ICU has a C++ string class, UnicodeString
What's the current best practice for handling generic text in a platform independent way?
For example, on Windows there are the "A" and "W" versions of APIs. Down at the C layer we have the "_tcs" functions (like _tcscpy) which map to either "wcscpy" or "strcpy". And in the STL I've frequently used something like:
typedef std::basic_string<TCHAR> tstring;
What issues if any arise from these sorts of patterns on other systems?
There is no support for a generic (variable-width) chararacter like TCHAR in standard C++. C++ does have wchar_t, but the encoding isn't guaranteed. C++1x will much improve things once we have char16_t and char32_t as well as UTF-{8,16,32} literals.
I personally am not a big fan of generic characters because they lead to some nasty problems (like conversion) and, what's more, if you are using a type (like TCHAR) that might ever have a maximum width of 8, you might as well code with char. If you really need that backwards-compatibility, just use UTF-8; it is specifically designed to be a strict superset of ASCII. You may have to use conversion APIs (especially on Windows, which for some bizarre reason is UTF-16), but at least it'll be consistent.
EDIT: To actually answer the original question, other platforms typically have no such construct. You will have to define your TCHAR on that platform, or else use a library that provides one (but as you should no doubt be able to guess, I'm not a big fan of that concept in libraries either).
One thing to be careful of is to make sure for all static libraries that you have, and modules that use these static libraries, that you use the same char format.
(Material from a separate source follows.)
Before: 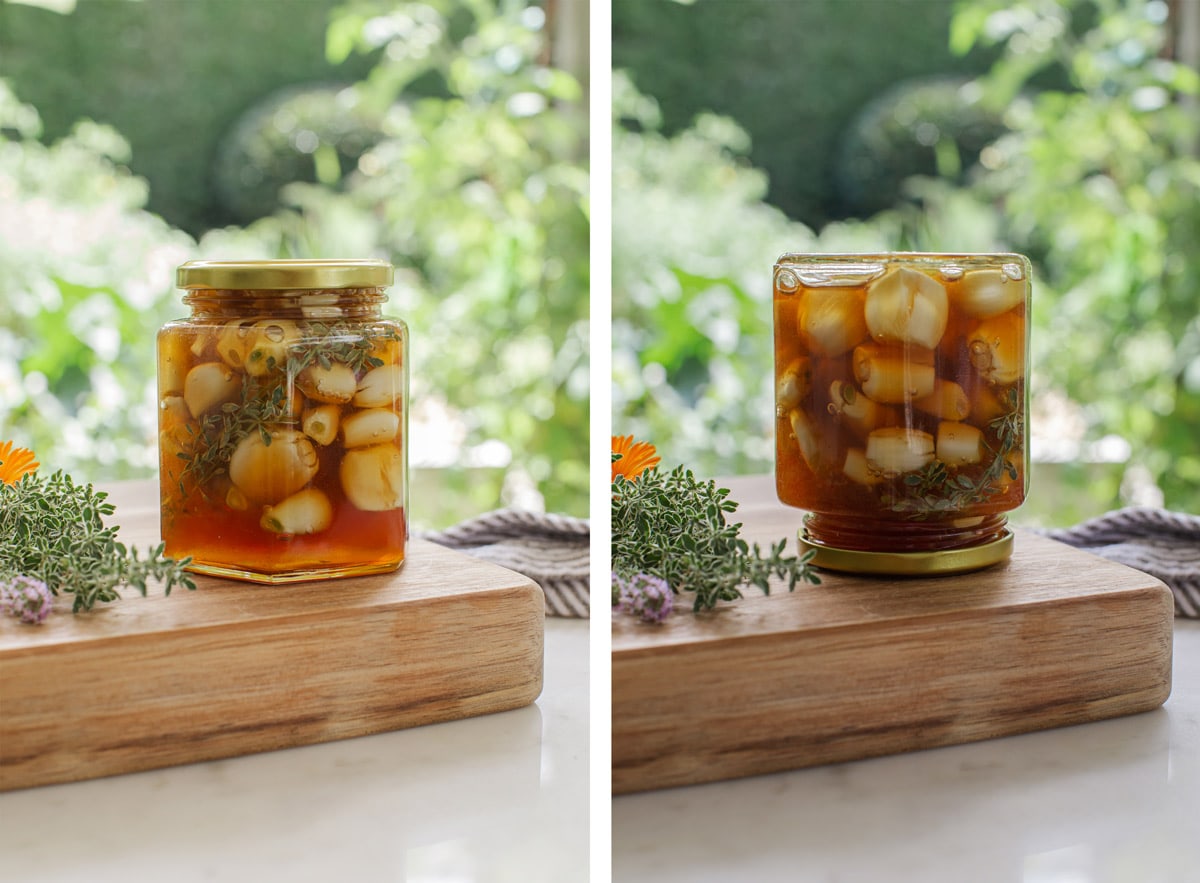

Because otherwise your code will compile, but not link properly.
I typically create my own t types based on the stl types. tstring, tstringstream, and even down to boost types like tpath_t.
Unicode character set + the encoding that makes the most sense for your data. I typically use UTF-8 because it's convenient with traditional C / C++ functions and the data I deal with doesn't cause too much bloat.
Some APIs (Windows) and cross language tools (Java) use UTF-16 so that might be a consideration.
One practice I wish we had been better at is to leave text as an array bytes for doing low tech operations like copying, simple comparison, simple searching, etc. When you need the richer more character aware operations you can convert to some super string (icu strings are nice -- but heavy) and define the layers / entry points that need to do this as opposed to naively doing it everywhere. The needless conversations kills our performance -- especially when combined with an XML DOM library which also uses the "super" strings.